- [GIVEN REQUEST 1]: In the entries below, output every line from the one containing "pose: elev=325.6 azim=9.7" to the one containing "Dot at: (260, 358)", both included, as a JSON list of strings with one string per line and no blank lines.

- [SOURCE EXCERPT]:
◇ ◇ ◇
If you’re reading this, chances are you pay tax in Australia, and I can almost guarantee you (or someone you know) has uttered the words, ‘Why didn’t we learn about this in school?!’.

Thus, it becomes something we have to figure out on our own.

Thankfully I get the opportunity to interview many helpful experts on the Australian Finance Podcast, and had the opportunity to chat with our tax regulator, the Australian Taxation Office (ATO), on the Australian Finance Podcast this month.

Rob Thomson, Assistant Commissioner at the ATO, covers all the basics you need to know this tax time. You can also read some of Rob’s tips below.

Three reasons why you should learn about tax

I asked Rob why it’s important for individuals to understand the basics of their tax obligations when getting started. Here’s what he said:

  1. The taxes we pay fund our community services like roads, education, and welfare, so the services we value really depend on everyone paying the right amount of tax.
◇ ◇ ◇
- [RECORDS SHOWN]:
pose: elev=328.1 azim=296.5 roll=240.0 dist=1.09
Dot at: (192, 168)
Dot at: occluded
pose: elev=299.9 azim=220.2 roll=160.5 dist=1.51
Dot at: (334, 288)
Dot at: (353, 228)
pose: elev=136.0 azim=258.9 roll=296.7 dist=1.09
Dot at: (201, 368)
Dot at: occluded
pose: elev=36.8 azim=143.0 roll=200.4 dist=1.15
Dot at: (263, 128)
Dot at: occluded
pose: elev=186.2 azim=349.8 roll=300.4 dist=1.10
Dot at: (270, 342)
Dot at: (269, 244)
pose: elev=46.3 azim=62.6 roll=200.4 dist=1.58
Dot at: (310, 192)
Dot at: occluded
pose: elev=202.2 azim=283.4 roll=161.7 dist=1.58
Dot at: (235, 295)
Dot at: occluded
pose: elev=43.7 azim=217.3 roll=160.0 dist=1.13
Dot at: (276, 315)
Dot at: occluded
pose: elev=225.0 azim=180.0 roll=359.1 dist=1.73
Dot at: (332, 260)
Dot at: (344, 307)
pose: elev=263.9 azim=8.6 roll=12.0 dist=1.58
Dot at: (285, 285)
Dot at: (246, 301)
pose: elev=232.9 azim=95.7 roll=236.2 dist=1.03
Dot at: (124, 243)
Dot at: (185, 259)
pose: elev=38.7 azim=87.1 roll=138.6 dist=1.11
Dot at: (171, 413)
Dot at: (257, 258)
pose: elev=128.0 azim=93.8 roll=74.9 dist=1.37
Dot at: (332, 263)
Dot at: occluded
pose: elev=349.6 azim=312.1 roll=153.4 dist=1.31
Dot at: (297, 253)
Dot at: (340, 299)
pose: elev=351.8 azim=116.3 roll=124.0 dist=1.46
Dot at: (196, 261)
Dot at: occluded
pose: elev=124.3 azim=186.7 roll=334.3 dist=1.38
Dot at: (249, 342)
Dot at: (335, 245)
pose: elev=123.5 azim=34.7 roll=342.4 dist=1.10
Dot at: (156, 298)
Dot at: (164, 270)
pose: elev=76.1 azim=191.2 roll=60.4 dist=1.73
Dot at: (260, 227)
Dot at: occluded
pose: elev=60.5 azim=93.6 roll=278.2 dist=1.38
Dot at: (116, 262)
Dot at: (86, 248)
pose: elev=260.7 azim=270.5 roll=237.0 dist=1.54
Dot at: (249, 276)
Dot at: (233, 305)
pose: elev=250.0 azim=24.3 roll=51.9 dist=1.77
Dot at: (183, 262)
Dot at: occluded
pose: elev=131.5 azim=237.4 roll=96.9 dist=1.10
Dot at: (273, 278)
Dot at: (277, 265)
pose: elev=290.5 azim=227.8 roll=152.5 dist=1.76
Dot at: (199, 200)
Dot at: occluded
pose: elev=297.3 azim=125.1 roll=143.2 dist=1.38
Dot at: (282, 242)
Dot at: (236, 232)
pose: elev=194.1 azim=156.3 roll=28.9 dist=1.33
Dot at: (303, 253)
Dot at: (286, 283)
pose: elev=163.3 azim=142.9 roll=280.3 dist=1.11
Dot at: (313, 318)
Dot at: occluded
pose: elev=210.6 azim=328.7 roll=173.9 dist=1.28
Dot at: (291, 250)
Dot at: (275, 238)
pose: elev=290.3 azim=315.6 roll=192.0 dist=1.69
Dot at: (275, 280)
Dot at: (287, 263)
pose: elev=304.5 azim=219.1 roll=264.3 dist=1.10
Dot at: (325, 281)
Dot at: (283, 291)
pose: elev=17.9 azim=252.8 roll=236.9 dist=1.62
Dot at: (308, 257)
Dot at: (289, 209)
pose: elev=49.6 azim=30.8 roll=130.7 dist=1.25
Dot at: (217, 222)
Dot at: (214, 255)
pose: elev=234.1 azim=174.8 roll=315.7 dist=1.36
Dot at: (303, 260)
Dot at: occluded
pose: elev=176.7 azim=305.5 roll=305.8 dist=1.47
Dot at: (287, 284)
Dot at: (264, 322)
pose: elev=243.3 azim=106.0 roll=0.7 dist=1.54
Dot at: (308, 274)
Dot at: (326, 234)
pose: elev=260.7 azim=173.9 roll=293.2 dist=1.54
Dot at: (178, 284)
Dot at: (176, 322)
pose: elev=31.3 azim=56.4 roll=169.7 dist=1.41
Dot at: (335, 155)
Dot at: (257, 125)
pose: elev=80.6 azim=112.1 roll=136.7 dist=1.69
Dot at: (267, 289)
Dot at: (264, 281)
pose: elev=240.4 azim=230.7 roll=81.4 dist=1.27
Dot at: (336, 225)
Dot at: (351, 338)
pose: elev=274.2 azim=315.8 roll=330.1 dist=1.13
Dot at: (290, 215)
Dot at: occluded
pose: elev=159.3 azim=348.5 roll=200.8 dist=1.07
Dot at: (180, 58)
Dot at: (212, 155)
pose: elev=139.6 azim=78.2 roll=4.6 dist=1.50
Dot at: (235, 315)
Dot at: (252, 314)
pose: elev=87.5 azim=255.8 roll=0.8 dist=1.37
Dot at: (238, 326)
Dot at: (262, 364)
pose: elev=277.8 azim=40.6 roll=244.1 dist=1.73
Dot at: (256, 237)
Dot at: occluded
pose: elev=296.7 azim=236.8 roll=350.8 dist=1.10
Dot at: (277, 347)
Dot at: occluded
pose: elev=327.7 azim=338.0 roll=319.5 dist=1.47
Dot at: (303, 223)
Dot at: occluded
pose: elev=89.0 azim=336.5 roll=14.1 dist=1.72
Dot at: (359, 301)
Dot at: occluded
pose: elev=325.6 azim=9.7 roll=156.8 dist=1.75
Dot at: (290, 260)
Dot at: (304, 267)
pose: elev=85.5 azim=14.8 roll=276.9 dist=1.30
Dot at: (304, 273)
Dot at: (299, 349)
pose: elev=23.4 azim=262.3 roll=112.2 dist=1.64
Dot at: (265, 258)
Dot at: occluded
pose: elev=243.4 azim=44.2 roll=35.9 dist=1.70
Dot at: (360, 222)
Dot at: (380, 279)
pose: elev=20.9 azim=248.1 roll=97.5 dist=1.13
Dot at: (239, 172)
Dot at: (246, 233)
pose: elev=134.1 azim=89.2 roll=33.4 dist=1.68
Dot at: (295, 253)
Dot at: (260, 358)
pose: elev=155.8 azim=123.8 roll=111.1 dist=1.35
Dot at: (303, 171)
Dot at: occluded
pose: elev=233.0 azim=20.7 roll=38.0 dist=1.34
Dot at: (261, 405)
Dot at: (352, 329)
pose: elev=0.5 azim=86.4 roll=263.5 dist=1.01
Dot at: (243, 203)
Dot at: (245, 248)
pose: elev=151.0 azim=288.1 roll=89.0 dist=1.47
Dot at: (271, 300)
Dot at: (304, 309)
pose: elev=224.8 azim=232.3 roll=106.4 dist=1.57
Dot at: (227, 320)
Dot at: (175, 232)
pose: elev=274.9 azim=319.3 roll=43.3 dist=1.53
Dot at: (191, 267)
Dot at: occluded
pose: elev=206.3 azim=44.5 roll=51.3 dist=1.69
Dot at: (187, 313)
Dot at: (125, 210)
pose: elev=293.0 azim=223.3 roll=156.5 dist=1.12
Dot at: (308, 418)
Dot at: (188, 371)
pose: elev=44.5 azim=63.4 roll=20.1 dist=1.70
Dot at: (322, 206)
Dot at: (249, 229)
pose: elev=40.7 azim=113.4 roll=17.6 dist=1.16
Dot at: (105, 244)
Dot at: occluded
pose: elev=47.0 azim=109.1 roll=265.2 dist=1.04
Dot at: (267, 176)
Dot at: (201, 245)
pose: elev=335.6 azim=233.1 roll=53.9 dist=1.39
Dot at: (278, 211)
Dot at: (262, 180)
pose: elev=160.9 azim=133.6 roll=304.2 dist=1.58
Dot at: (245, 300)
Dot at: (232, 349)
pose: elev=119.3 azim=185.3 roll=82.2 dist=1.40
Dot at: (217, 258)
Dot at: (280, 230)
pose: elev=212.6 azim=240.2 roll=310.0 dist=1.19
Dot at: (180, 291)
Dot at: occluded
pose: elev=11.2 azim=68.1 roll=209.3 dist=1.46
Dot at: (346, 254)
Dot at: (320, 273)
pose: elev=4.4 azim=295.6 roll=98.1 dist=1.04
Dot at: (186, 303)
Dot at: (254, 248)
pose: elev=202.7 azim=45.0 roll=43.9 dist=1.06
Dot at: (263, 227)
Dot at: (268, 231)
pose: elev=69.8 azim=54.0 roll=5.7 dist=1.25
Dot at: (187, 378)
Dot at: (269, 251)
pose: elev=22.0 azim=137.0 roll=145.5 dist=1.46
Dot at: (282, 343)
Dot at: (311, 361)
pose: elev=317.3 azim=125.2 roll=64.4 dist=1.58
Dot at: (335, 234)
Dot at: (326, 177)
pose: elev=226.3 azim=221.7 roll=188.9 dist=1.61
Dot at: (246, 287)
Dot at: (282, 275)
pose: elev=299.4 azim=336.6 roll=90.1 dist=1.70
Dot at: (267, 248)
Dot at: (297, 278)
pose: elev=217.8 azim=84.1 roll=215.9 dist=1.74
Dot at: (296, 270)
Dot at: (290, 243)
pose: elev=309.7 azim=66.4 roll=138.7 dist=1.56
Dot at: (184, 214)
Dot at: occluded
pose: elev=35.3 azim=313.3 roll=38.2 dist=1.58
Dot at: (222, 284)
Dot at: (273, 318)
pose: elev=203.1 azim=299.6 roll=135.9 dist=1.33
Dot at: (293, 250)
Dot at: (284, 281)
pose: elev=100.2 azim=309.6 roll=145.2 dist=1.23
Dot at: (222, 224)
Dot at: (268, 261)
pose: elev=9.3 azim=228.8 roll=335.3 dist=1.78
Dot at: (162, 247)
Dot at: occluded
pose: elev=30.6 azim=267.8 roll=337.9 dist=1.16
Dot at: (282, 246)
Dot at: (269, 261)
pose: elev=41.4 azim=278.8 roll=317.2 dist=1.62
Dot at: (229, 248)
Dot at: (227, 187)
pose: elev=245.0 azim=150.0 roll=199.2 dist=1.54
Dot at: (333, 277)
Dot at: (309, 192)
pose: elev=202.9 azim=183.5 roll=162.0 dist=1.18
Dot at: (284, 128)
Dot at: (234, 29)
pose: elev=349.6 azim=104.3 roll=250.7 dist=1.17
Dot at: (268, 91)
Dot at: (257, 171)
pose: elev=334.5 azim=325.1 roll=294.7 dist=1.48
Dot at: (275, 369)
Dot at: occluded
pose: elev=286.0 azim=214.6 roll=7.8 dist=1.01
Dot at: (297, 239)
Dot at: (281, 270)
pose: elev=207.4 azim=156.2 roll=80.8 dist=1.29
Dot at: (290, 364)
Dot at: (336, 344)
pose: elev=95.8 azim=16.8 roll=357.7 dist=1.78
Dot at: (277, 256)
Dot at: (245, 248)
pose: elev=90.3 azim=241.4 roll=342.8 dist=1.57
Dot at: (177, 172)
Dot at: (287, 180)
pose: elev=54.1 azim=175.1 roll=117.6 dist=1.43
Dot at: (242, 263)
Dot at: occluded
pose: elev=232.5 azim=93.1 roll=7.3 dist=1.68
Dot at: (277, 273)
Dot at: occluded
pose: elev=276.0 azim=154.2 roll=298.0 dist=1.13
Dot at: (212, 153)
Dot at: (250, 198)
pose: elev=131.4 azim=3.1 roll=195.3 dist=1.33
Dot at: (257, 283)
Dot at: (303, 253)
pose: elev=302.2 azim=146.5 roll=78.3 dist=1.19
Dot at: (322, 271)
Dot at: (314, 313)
◇ ◇ ◇
- [GIVEN REQUEST 2]: Repeat the tax passage above word for word, in full.

- [CORRECT RESULT 1]:
[
  "pose: elev=325.6 azim=9.7 roll=156.8 dist=1.75",
  "Dot at: (290, 260)",
  "Dot at: (304, 267)",
  "pose: elev=85.5 azim=14.8 roll=276.9 dist=1.30",
  "Dot at: (304, 273)",
  "Dot at: (299, 349)",
  "pose: elev=23.4 azim=262.3 roll=112.2 dist=1.64",
  "Dot at: (265, 258)",
  "Dot at: occluded",
  "pose: elev=243.4 azim=44.2 roll=35.9 dist=1.70",
  "Dot at: (360, 222)",
  "Dot at: (380, 279)",
  "pose: elev=20.9 azim=248.1 roll=97.5 dist=1.13",
  "Dot at: (239, 172)",
  "Dot at: (246, 233)",
  "pose: elev=134.1 azim=89.2 roll=33.4 dist=1.68",
  "Dot at: (295, 253)",
  "Dot at: (260, 358)"
]

- [CORRECT RESULT 2]:
If you’re reading this, chances are you pay tax in Australia, and I can almost guarantee you (or someone you know) has uttered the words, ‘Why didn’t we learn about this in school?!’.

Thus, it becomes something we have to figure out on our own.

Thankfully I get the opportunity to interview many helpful experts on the Australian Finance Podcast, and had the opportunity to chat with our tax regulator, the Australian Taxation Office (ATO), on the Australian Finance Podcast this month.

Rob Thomson, Assistant Commissioner at the ATO, covers all the basics you need to know this tax time. You can also read some of Rob’s tips below.

Three reasons why you should learn about tax

I asked Rob why it’s important for individuals to understand the basics of their tax obligations when getting started. Here’s what he said:

  1. The taxes we pay fund our community services like roads, education, and welfare, so the services we value really depend on everyone paying the right amount of tax.